How Many Hours of Photography Do You Need?

How many hours should you book?

This answer depends on several factors:

Size Matters!

If you are eloping or having an intimate wedding with around 35 or fewer guests, you may want a photographer for as little as 2 hours. Most will want around six hours.

If your wedding is including a large guest list and/or a large wedding party, you will want eight hours of coverage, typically. Some will want up to ten hours.

Location, Location, Location!

Georgia Ruth Photography

Even if you are eloping, you may have multiple parts of your day happening in several locations – and you may want photos of all of it. Knowing how many hours of coverage you will need may be impossible until you’ve mapped out your entire day from getting ready through celebrating with a cake and toasts.

If you and your partner are getting ready in separate locations and you want photos of it all, you will need a second shooter.

If you are having an intimate or larger wedding, you may be in one venue from getting ready through saying good bye. You will likely need less time than somebody who wants getting ready shots at one location, the ceremony at another, plus a transfer to the reception.

First Look?

Gracie Birk Photo

If you will be seeing each other before the ceremony, you will likely get 90% of your posed photos completed before the ceremony. That leaves more time for you to enjoy your wedding celebration during your cocktail hour and reception, it can also mean a need for more or less time needed with your photographer.

You will want to start photos about an hour earlier if you are taking more photos before your ceremony than you would if most of your posed photos are taking place during the cocktail hour. An earlier start time doesn’t = more total hours, necessarily.

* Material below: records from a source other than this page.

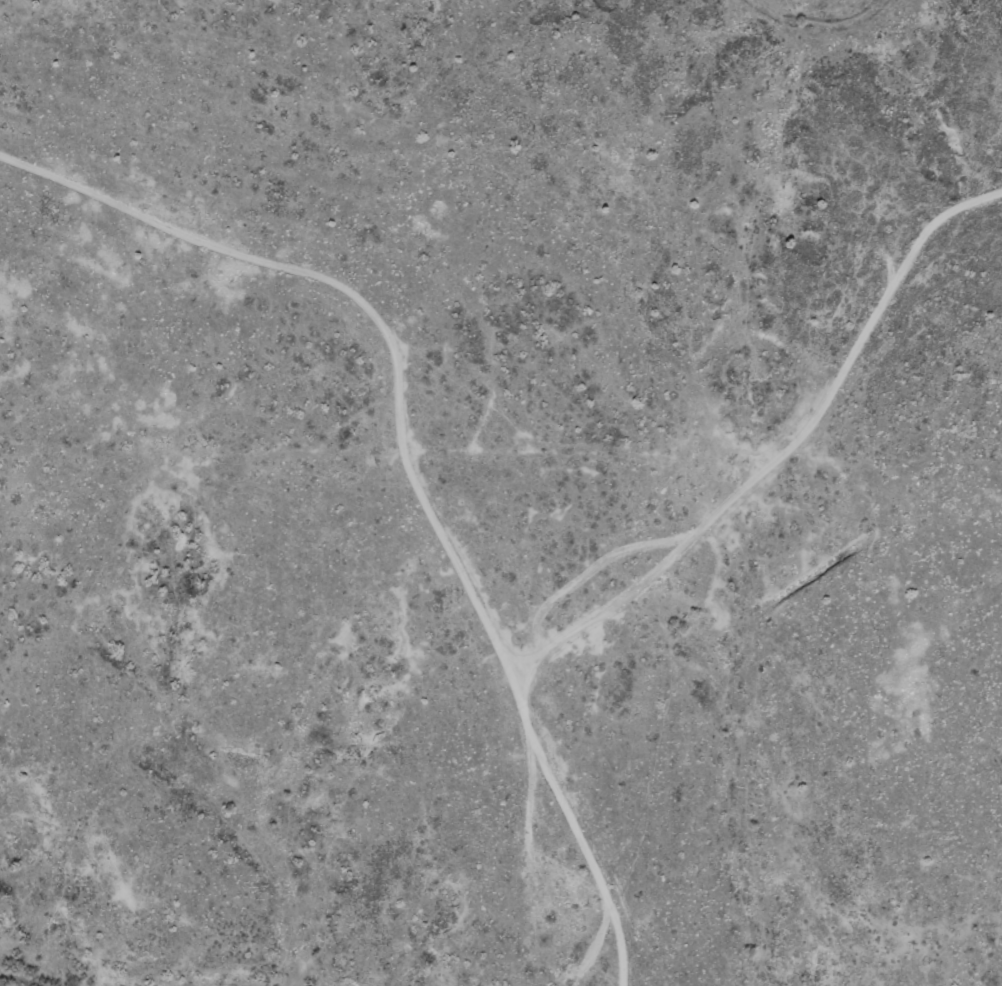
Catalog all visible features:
road: (145, 219)
road: (777, 448)
road: (456, 622)

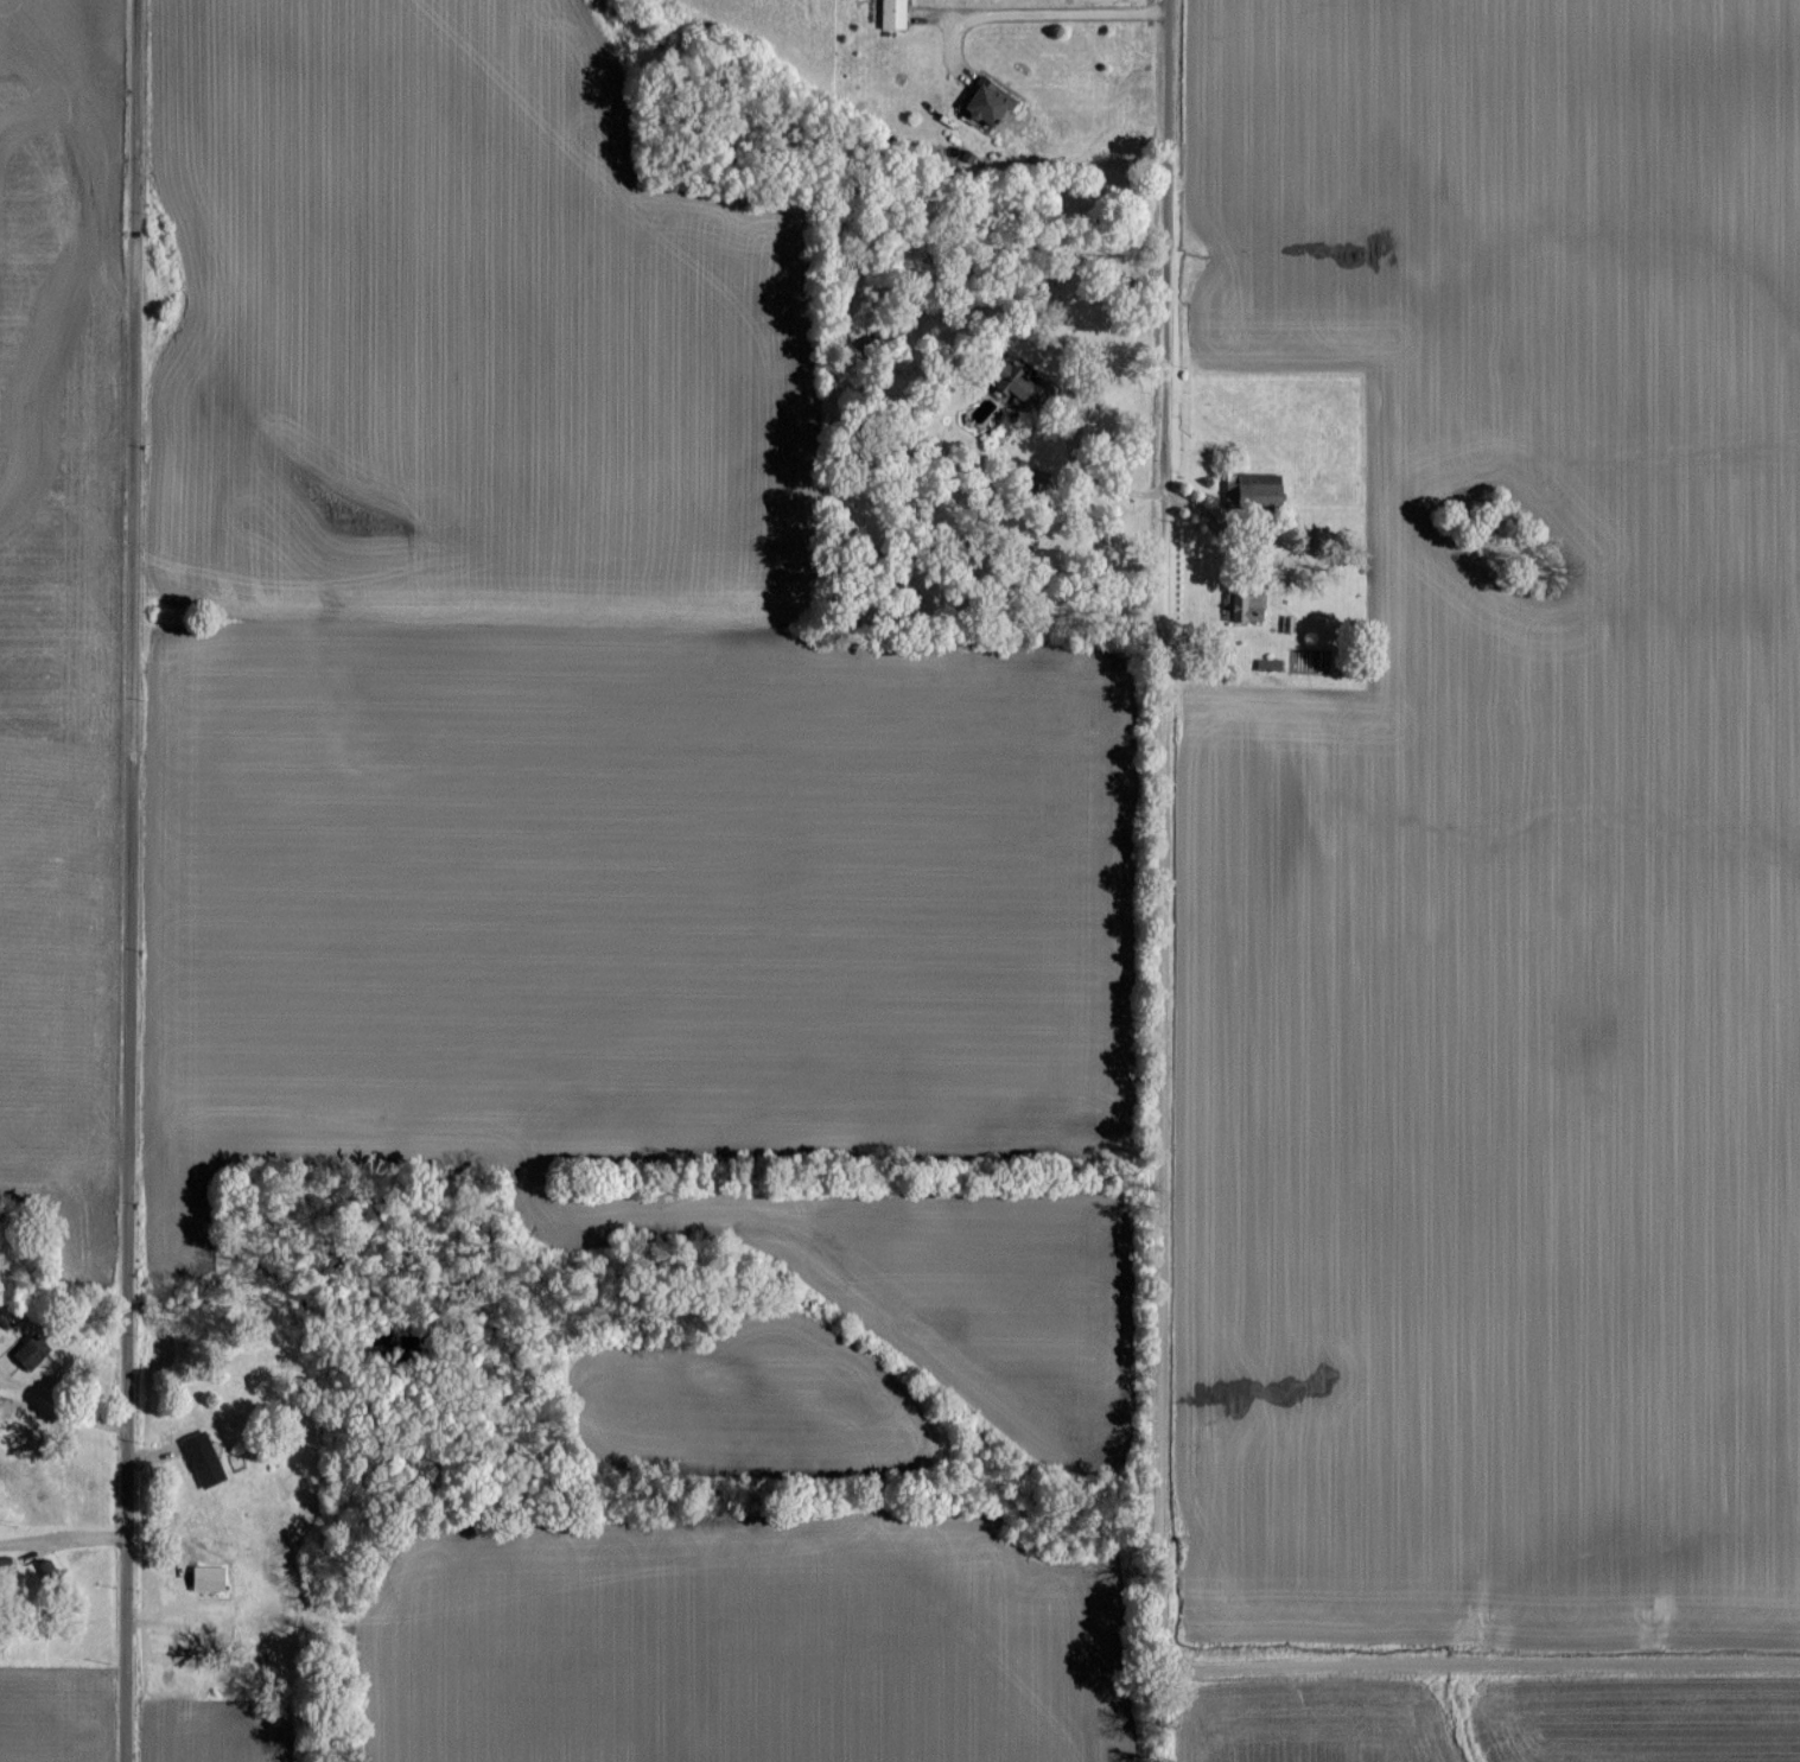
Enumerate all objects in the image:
road: (1045, 10)
building: (896, 13)
building: (993, 103)
building: (1033, 384)
road: (1151, 844)
road: (124, 881)
building: (33, 1350)
building: (204, 1458)
road: (62, 1537)
building: (211, 1576)
road: (1477, 1683)

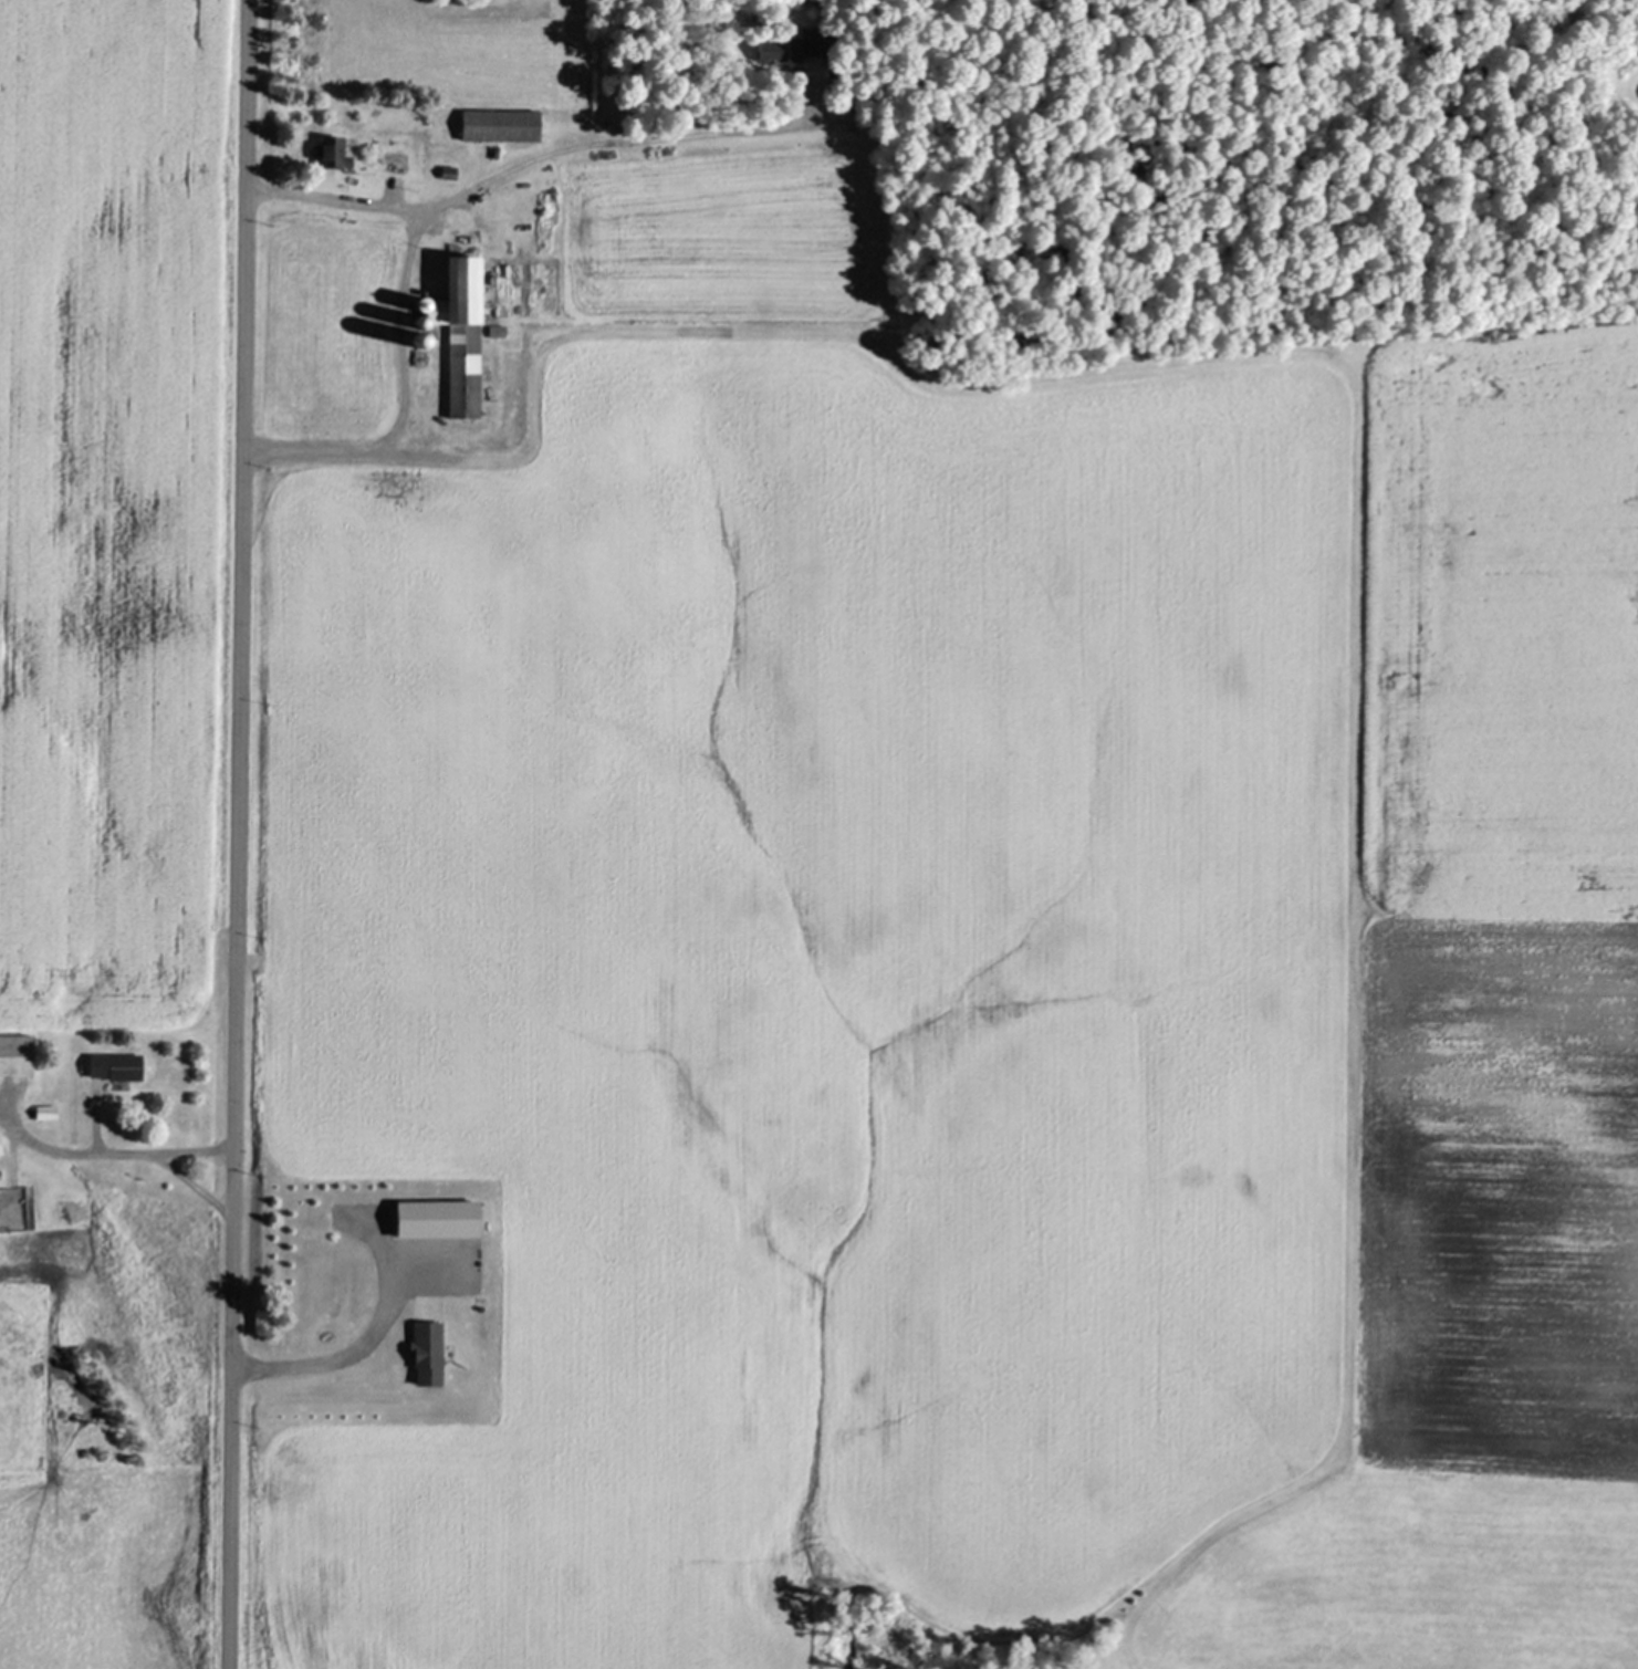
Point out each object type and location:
building: (1631, 37)
building: (794, 43)
building: (502, 123)
building: (651, 123)
building: (495, 149)
building: (333, 150)
building: (395, 159)
building: (450, 170)
building: (421, 321)
building: (500, 329)
building: (460, 331)
building: (421, 352)
road: (237, 834)
building: (17, 1053)
building: (116, 1065)
building: (47, 1111)
building: (1, 1136)
building: (0, 1150)
building: (0, 1165)
building: (438, 1218)
building: (425, 1351)

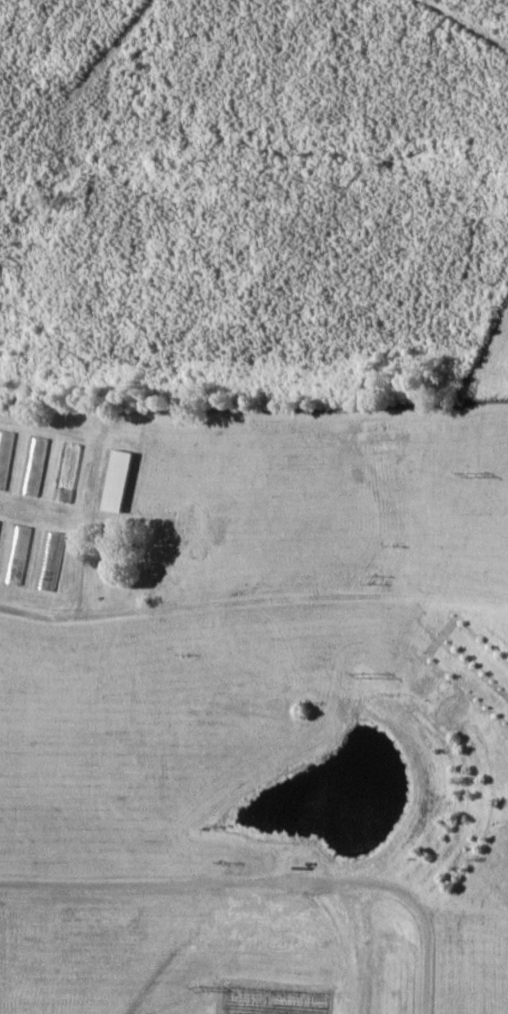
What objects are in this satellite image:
building: (33, 465)
building: (66, 471)
building: (117, 480)
building: (49, 560)
building: (15, 563)
road: (253, 600)
road: (276, 880)

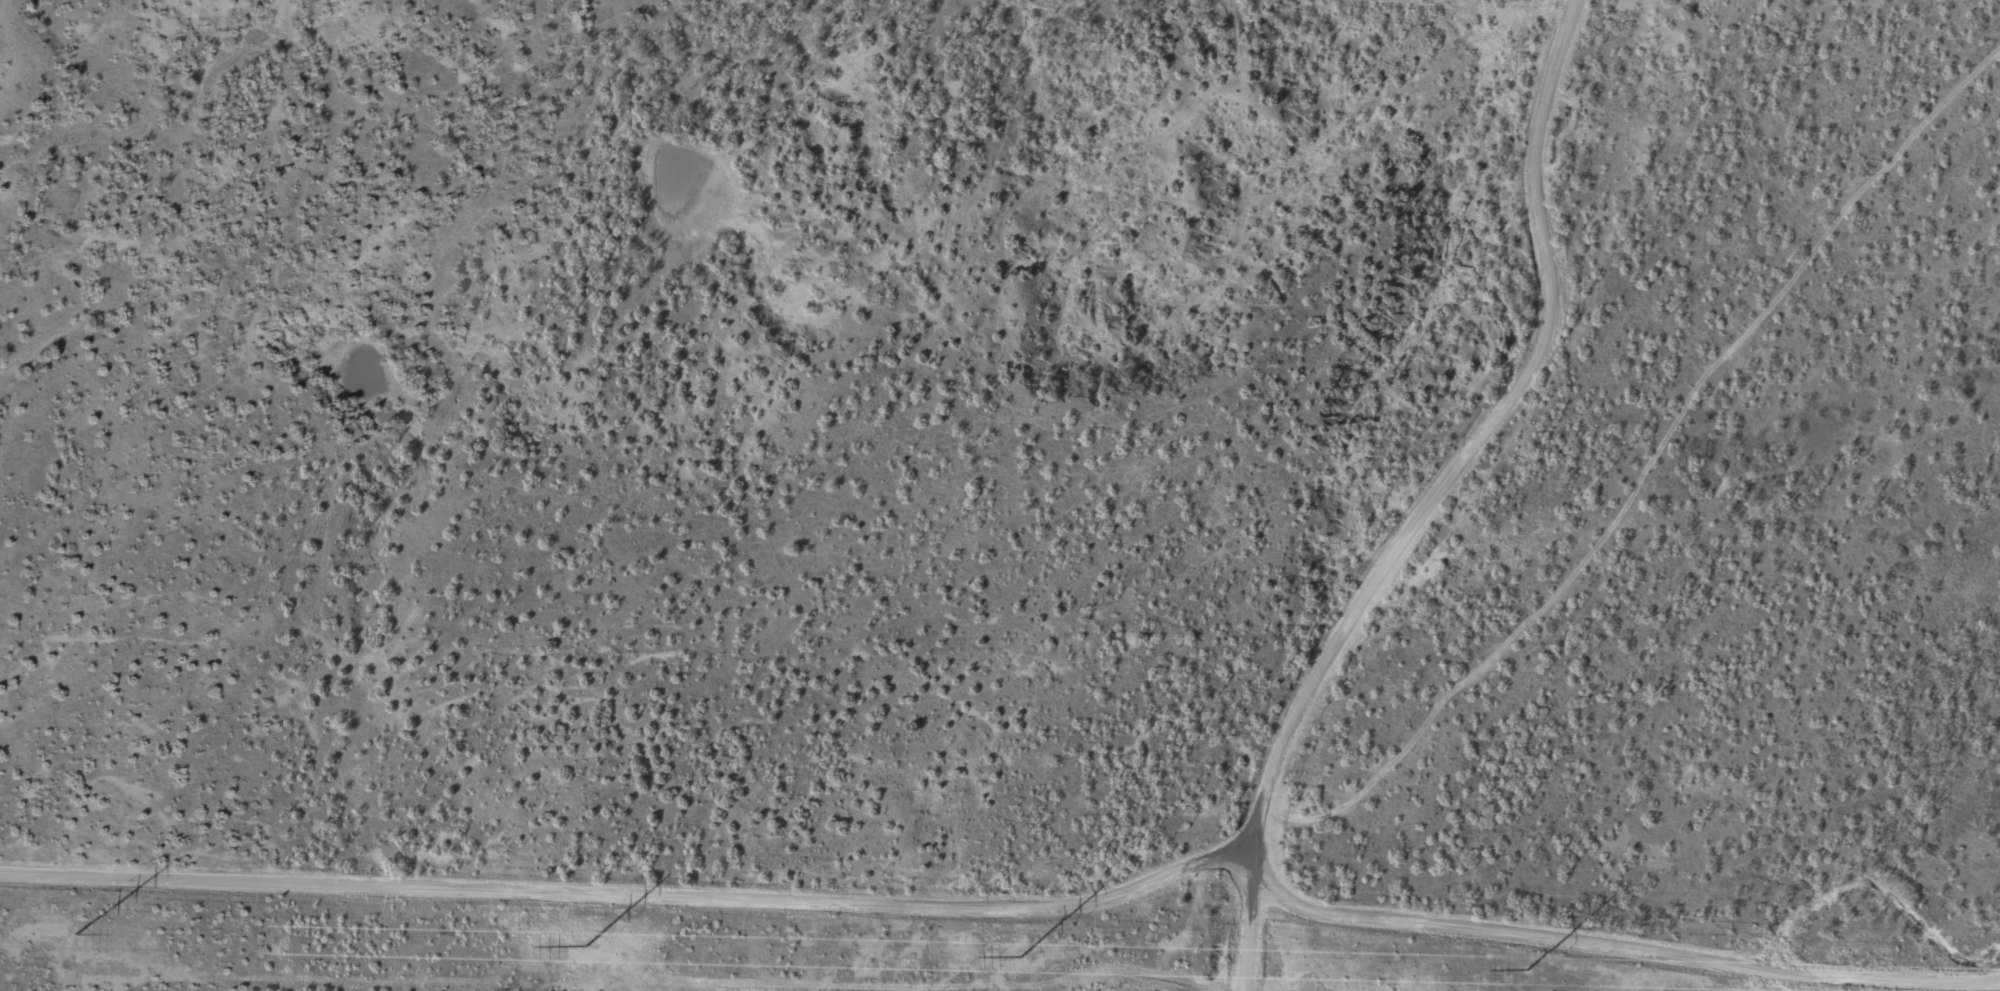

There’s Nothing To See Here

Not every moment of your day needs to be captured. You may want “getting ready photos”, but if you have hired an onsite MUAH, that process starts hours before you are ready to put on your attire and accessories. You probably do want detail photos of your attire and accessories or even photos of yourself receiving the final touches from your makeup artist that just means your photographer should arrive about an hour before you plan to be fully dressed and ready.

If you don’t want any professional photos until you are at your venue and looking your best, you do not need to book your photographer to start until about 30 minutes before you personally arrive at your venue (if the venue will be set and ready with access for detail venue shots).

Once the partying starts, you will want photos of key events like toasts, first dances, and cake cutting. You may want sunset couples photos if your venue sets a great scene for it. Please note, the sunsets are very late during Oregon summers. Many of our picturesque venues sit in counties with strict noise ordinances. If so, your wedding may end well before sunset. Google the time for sunset on your wedding day in your venue’s location, when making these decisions.

You may be planning a photo worthy grand exit. This doesn’t mean your photographer needs to stay for the last dance. You can stage an exit at a set time. Make sure it will be the right lighting if you plan sparklers or glow wands. If you plan an exit for 8pm in early July, it will still be full daylight. Maybe do a ribbon wand instead.

If you are planning a new look for the after party and you want photos, consider changing before the staged exit and wear that look until the end – or hire your photographer for extended hours.

If you know you have a wild group who will stay til the end and beyond, consider they may not want or need photo documentation of the late night hours, and you really may never want to see those pictures. If you have six hours of dancing planned, just know the photos all look the same after awhile. You could get candids of the first hour and that’s plenty.

It’s All In The Details.

Roberto Rodriguez Photography

If you are having an elopement, with just a few of your dearest friends and loved ones, but you are journeying together through an entire well planned day and you want photo documentation of every minute you could need eight hours of coverage. If you are having a simple civil ceremony and a bbq hosted by your dear friends, you may just want two hours.

If you are hosting a large wedding in your family’s backyard and bringing in a Sperry Tent and $20,000 in floral installations, you will want a lot of photos over 8 – 10 hours. If you are hosting a large wedding at home and keeping it very simple with lots of children and guests of all ages, you may only want 6 hours of coverage.

If you’ve planned a Vogue worthy wedding for 35 and have an amazing getting ready location, full ceremony and reception plus a swanky club buyout for an after party (complete with new wardrobe and entertainment surprises) you may want 12 hours of coverage.

Always check with your photographer on advice and make sure your planner has all the information about what exactly you want photographed and what you don’t, for when they build your timeline.